Oral steroid heads off pain flares in radiation therapy patients
A steroidal pain-management treatment used during radiation therapy for bone metastases has made good on its earlier promise, meaningfully outperforming placebo in a double-blind, randomized phase 3 trial.
Prophylactic ingestion of the steroid, dexamethasone, led to a reduction in episodes of pain flare versus placebo—as well as less severe pain when it did occur—in 298 patients enrolled in the study between 2011 and 2014 from 23 centers throughout Canada.
The results of the new study were presented Sunday at the annual meeting of the American Society for Radiation Oncology (ASTRO) in San Antonio.
The study report, lead authored by Edward Chow, MBBS, of the University of Toronto, notes that radiation therapy for bone metastases often brings on pain flares—temporary but distressing pangs that elevate patients’ pre-treatment levels of discomfort.
During the trial, patients to be treated with radiation therapy for one or two bone metastases were randomized into two groups, one of 148 patients and the other of 150.
Patients in the dexamethasone group took the drug at least one hour before the start of radiation therapy in 8 mg doses for five days beginning on the first day of the therapy.
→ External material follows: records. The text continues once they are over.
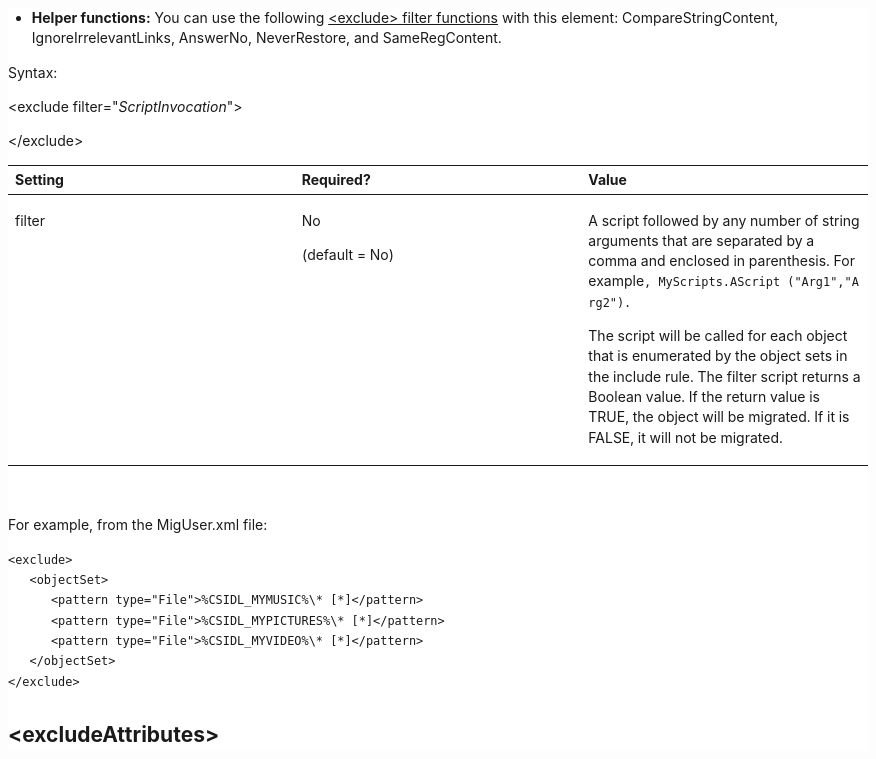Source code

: -   **Helper functions:** You can use the following [&lt;exclude&gt; filter functions](#persistfilterfunctions) with this element: CompareStringContent, IgnoreIrrelevantLinks, AnswerNo, NeverRestore, and SameRegContent.

Syntax:

&lt;exclude filter="*ScriptInvocation*"&gt;

&lt;/exclude&gt;

<table>
<colgroup>
<col width="33%" />
<col width="33%" />
<col width="33%" />
</colgroup>
<thead>
<tr class="header">
<th align="left">Setting</th>
<th align="left">Required?</th>
<th align="left">Value</th>
</tr>
</thead>
<tbody>
<tr class="odd">
<td align="left"><p>filter</p></td>
<td align="left"><p>No</p>
<p>(default = No)</p></td>
<td align="left"><p>A script followed by any number of string arguments that are separated by a comma and enclosed in parenthesis. For example<code>, MyScripts.AScript (&quot;Arg1&quot;,&quot;Arg2&quot;).</code></p>
<p>The script will be called for each object that is enumerated by the object sets in the include rule. The filter script returns a Boolean value. If the return value is TRUE, the object will be migrated. If it is FALSE, it will not be migrated.</p></td>
</tr>
</tbody>
</table>

 

For example, from the MigUser.xml file:

``` syntax
<exclude>
   <objectSet>
      <pattern type="File">%CSIDL_MYMUSIC%\* [*]</pattern>
      <pattern type="File">%CSIDL_MYPICTURES%\* [*]</pattern>
      <pattern type="File">%CSIDL_MYVIDEO%\* [*]</pattern>
   </objectSet>
</exclude>
```

## <a href="" id="excludeattributes"></a>&lt;excludeAttributes&gt;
The other group received an oral placebo in the same regimen.
The dexamethasone group experienced pain flare at a rate of 26.4 percent (39 patients).
The placebo group’s pain-flare rate was 8.9 percent higher, at 35.3 percent (53 patients).
Pain flare was defined as at least a two-point increase in patient-rated worst pain on a questionnaire scale of 0-10, with no decrease in analgesic intake; or a 25 percent or greater increase in analgesic intake with no decrease in the worst pain score from days 0-10.
The research team further observed that, at 10 days post-treatment versus baseline, the dexamethasone patients did better than the placebo patients in overall functioning, as well as in desiring and tolerating food without serious nausea.
Their study report references nine previous studies documenting the incidence of pain flare at a rate of 30 percent to 40 percent of patients treated with palliative radiotherapy to painful bone metastases.
“[O]ur observations of reduced incidence of pain flare and an associated improvement in quality of life scores in nausea, functional interference and appetite lead us to conclude that prophylactic use of dexamethasone should be adopted as standard of care for patients receiving palliative radiotherapy for treatment of painful bone metastases,” they write in their discussion section.
Alysa Fairchild, MD, a co-author of the study and a radiation oncologist at the Cross Cancer Institute and University of Alberta in Edmonton, added in a statement:
“The potential side effects of radiation treatment for bone metastases can be well managed in the majority of people, and therefore pain flare should not be viewed as a barrier to receiving this highly effective therapy for symptom control.”
The study appeared in The Lancet Oncology Oct. 18 to coincide with the start of the ASTRO conference.